French’s brilliant thrillers are a perfect blend of edge of your seat psychological suspense and literary skill. The writing is unusually rich and complex, not run-of-the-mill mystery text. Similar writers who are more than capable of hitting that literary suspense vein are Erin Kelly (The Poison Tree) and Rosamund Lupton (Sister and Afterwards). Also notable is Nicci French, whose recently released Blue Monday evokes the same police dynamic of the other French, but with the added aspect of a lead character who is a psychotherapist, and deeply troubled in her own right.

If you like M.C. Beaton’s Hamish Macbeth series…

Love quaint and entertaining mysteries like those so wonderfully produced by M.C. Beaton? Check out Rhys Bowen’s Her Royal Spyness Series that follows Lady Georgiana Rannoch, 34th in line to the throne in 1930’s England and decidedly without funds. Bowen’s series is utterly enchanting with greedy aristocrats, comedy of errors, occasional whimsy, a touch of romance, and of course murder. For an added bonus the audio versions of these books are probably the some of the best I’ve ever come across—truly worth a listen.

In the same genre, author Carola Dunn and her Daisy Dalrymple series, which follows the Honourable Daisy Dalrymple a writer who invariably walks into murders, is an enjoyable option. This is another fun series, clean, light, and perfect for fans of writers like Beaton.

If you like Jodi Picoult

Try Heather Gudenkauf (These Things Hidden, The Weight of Silence and One Breath Away (July ’12)). Gudenkauf writes compelling contemporary fiction, hitting on issues like school shootings, teen pregnancy, adoptions, and so forth, but in a less pointed way than Picoult. Her novels effortlessly weave hot button issues into gripping plots, without hitting readers over the head. Readers (and reading groups) who enjoy Picoult’s fiction will take pleasure in the intricate and moving novels of Heather Gudenkauf.

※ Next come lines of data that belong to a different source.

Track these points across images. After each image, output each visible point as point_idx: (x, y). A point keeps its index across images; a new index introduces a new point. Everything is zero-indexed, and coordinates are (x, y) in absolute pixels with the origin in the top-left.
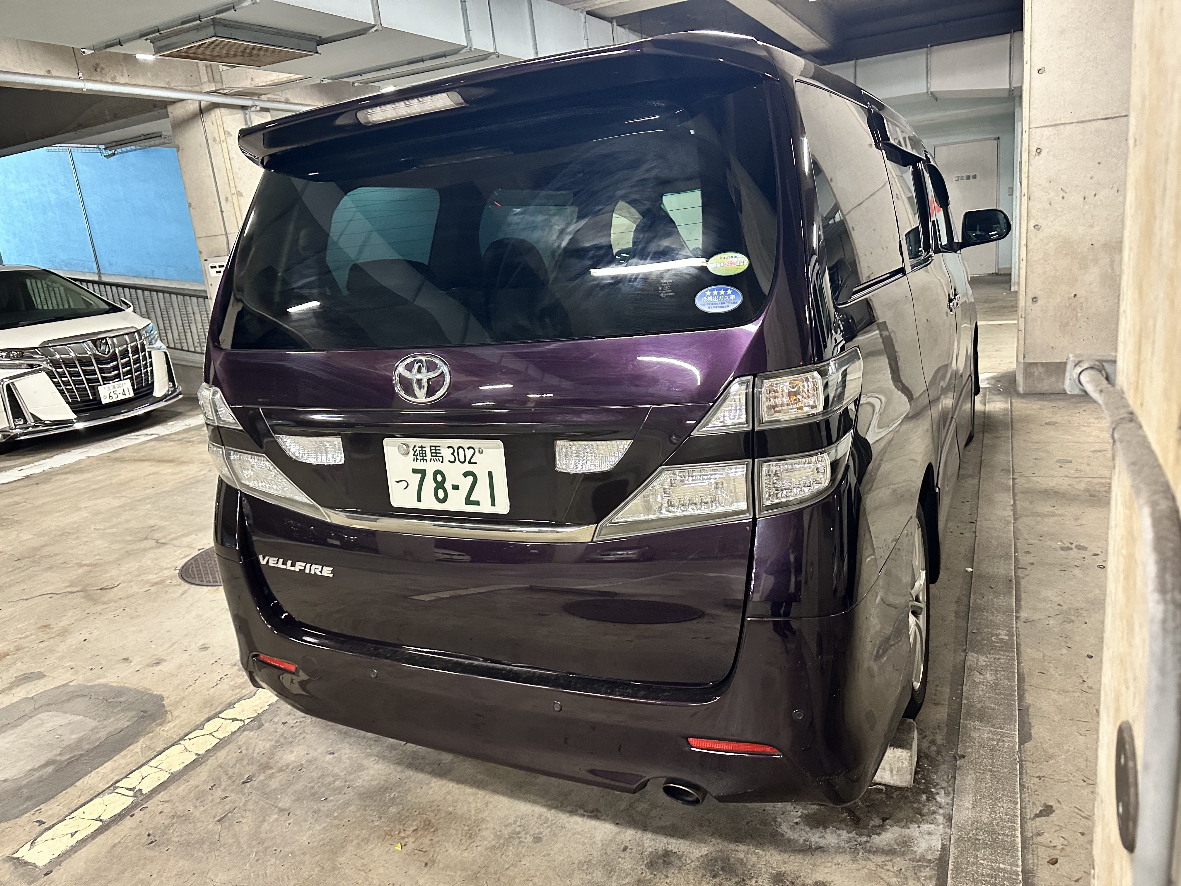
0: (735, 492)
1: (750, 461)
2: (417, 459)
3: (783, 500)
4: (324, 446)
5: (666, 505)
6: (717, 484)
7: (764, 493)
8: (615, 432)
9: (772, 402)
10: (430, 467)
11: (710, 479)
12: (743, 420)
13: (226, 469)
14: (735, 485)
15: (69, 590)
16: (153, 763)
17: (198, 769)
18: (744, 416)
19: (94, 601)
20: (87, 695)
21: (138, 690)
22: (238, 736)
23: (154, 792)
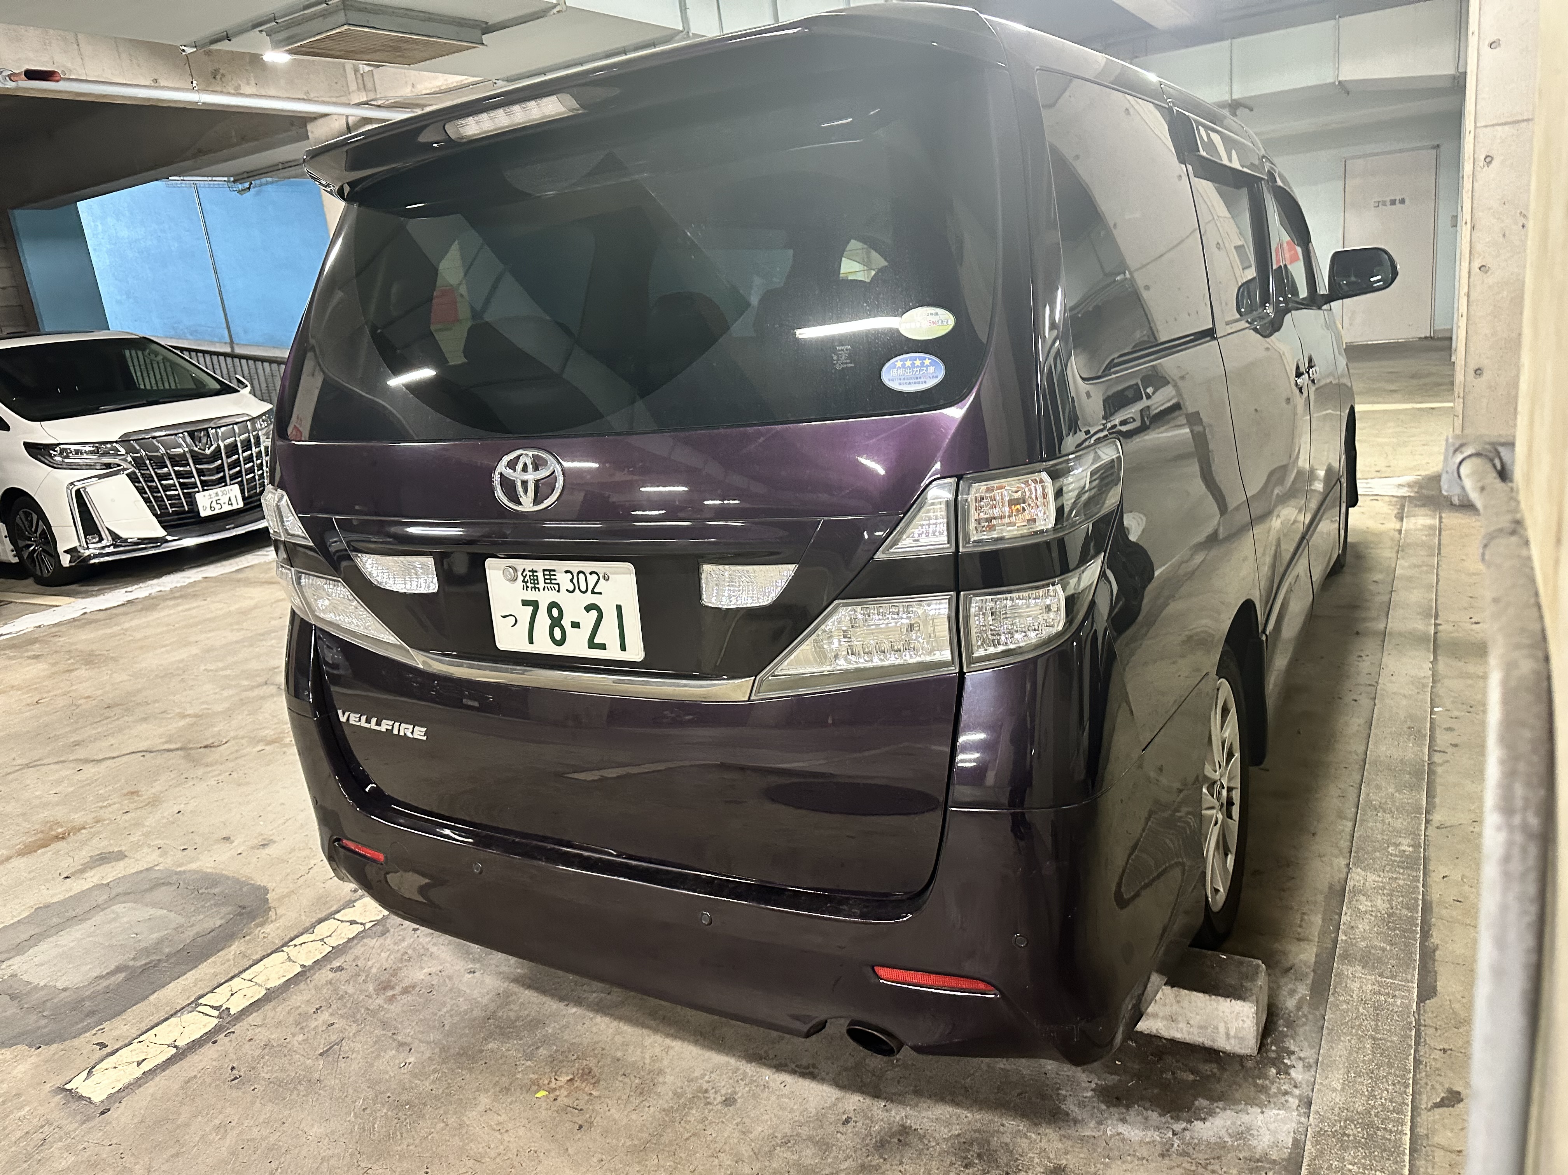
0: (935, 637)
1: (953, 594)
2: (528, 587)
3: (1001, 648)
4: (414, 568)
5: (845, 653)
6: (911, 626)
7: (975, 638)
8: (778, 553)
9: (985, 514)
10: (544, 598)
11: (902, 618)
12: (945, 539)
13: (298, 599)
14: (934, 627)
15: (166, 746)
16: (246, 975)
17: (302, 986)
18: (946, 533)
19: (196, 762)
20: (174, 884)
21: (238, 879)
22: (356, 944)
23: (244, 1012)
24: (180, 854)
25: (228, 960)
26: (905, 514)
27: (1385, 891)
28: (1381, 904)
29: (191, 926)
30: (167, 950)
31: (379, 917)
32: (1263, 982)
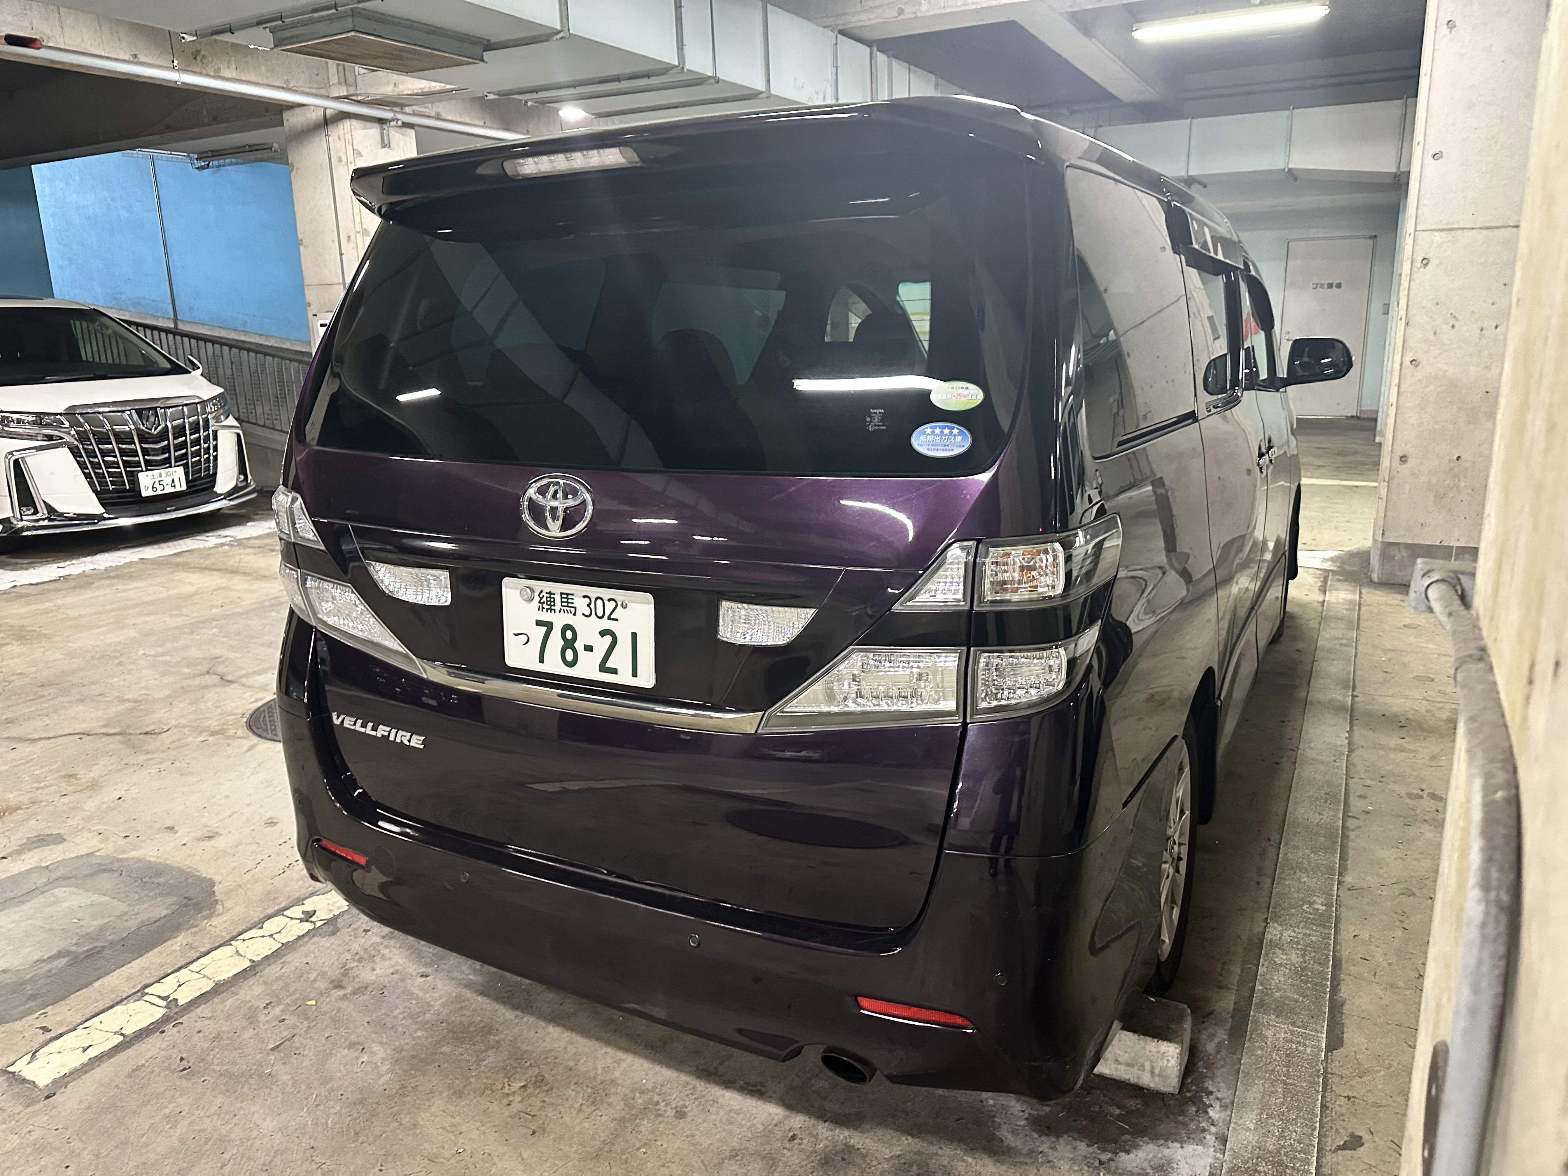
0: (942, 687)
1: (965, 649)
2: (543, 608)
3: (1003, 702)
4: (427, 580)
5: (854, 695)
6: (920, 675)
7: (980, 691)
8: (796, 597)
9: (1000, 577)
10: (559, 620)
11: (912, 667)
12: (960, 596)
13: (300, 598)
14: (943, 678)
15: (104, 730)
16: (194, 967)
17: (252, 980)
18: (961, 591)
19: (135, 748)
20: (116, 871)
21: (183, 870)
22: (305, 943)
23: (193, 1003)
24: (122, 841)
25: (175, 951)
26: (924, 572)
27: (1299, 946)
29: (135, 915)
30: (110, 938)
31: (330, 916)
32: (1188, 1025)
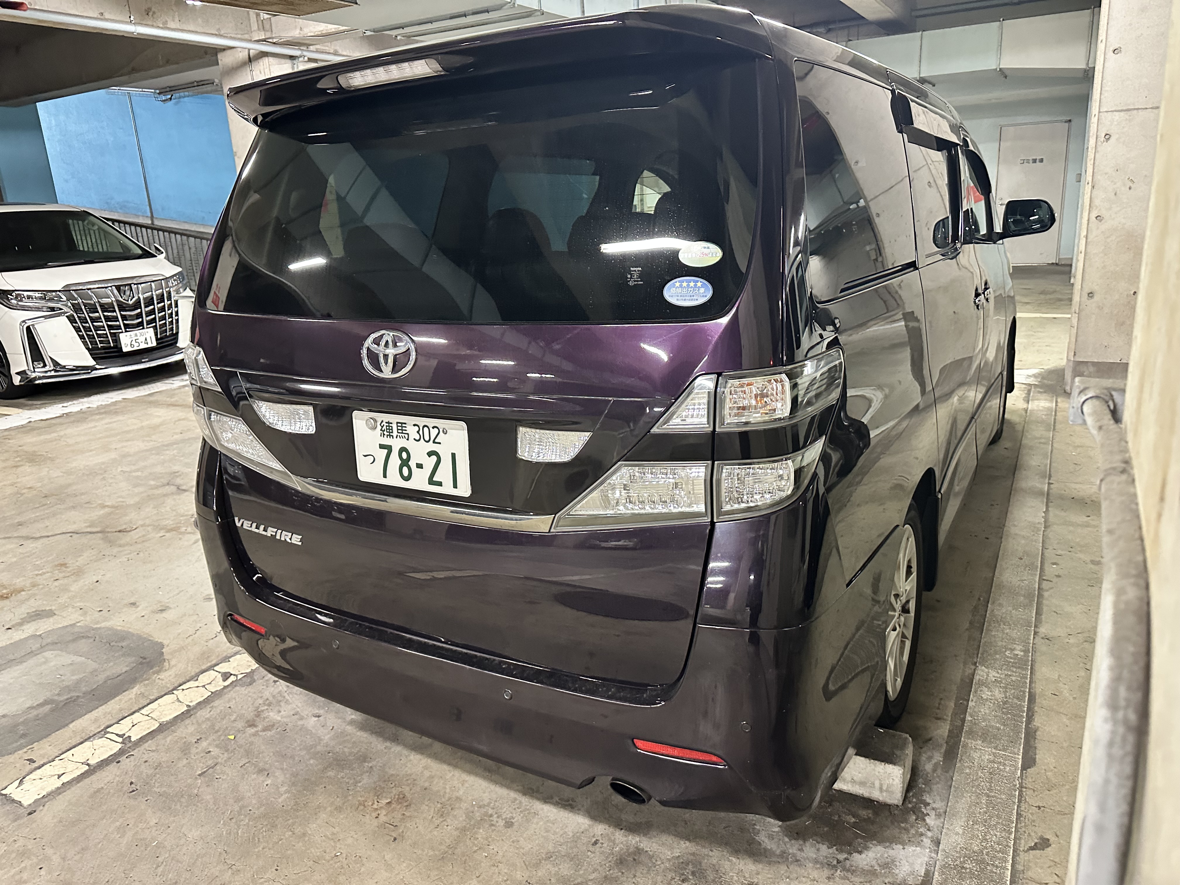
0: (694, 493)
1: (710, 462)
2: (384, 435)
3: (743, 505)
4: (298, 414)
5: (624, 501)
6: (676, 484)
7: (724, 496)
8: (575, 423)
9: (739, 403)
10: (396, 444)
11: (669, 478)
12: (705, 421)
13: (208, 430)
14: (693, 486)
15: (89, 530)
16: (144, 711)
17: (187, 721)
18: (706, 416)
19: (111, 543)
20: (92, 637)
21: (140, 636)
22: (230, 691)
23: (143, 740)
24: (97, 615)
25: (131, 699)
26: (676, 400)
27: (1002, 685)
28: (998, 694)
29: (103, 671)
30: (84, 689)
31: (249, 671)
32: (909, 750)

If you like…a quick guide…

Beth Hoffman’s Saving CeeCee Honeycutt: try author Sarah Addison Allen (Garden Spells, The Girl Who Chased the Moon, The Peach Keeper)

Dan Brown: pick up a book by Steve Berry (here at Warwick’s on May 16, 4pm to sign The Columbus Affair)

Christopher Moore, Chuck Palahniuk, and Christopher Buckley: read Max Barry (Jennifer Government, Company, Machine Man)

Neal Stephenson’s Snow Crash: try Ready Player One by Ernest Cline

Obviously this list could go on indefinitely, that’s where our booksellers come in, they are wells of book information waiting to be tapped, and eager to give you their own “If you like” recommendations. So, the next time you find yourself in need of a book, ask one of the Warwick’s booksellers, and you will be introduced to some amazing new books and authors.

Friday, May 4, 2012

Mini-Review of Veronica Roth's "Insurgent"

This follow-up to 2011's Divergent is a high-paced, action filled, novel that engrosses readers from page one. Taking off exactly where its predecessor ended, Insurgent follows Tris Pryor and the other survivors of the Erudite/Dauntless attacks as they find themselves scouring the city for allies amongst the other factions, and the surprisingly organized Factionless. Alliances form, war is waged, and a shocking betrayal turns Tris’s world into an almost unrecognizable battlefield, as she must determine the course of the future. Highly engaging, author Veronica Roth proves the ability to deftly handle the intricacies of war and the need to survive when there is seemingly nothing left to survive for. Beware, like Divergent, the ending is a shocking cliffhanger that leaves readers frothing at the mouth for more. This is the sequel to read, a must for fans of The Hunger Games, Legend, or Matched, guaranteed to absolutely glue you to the page.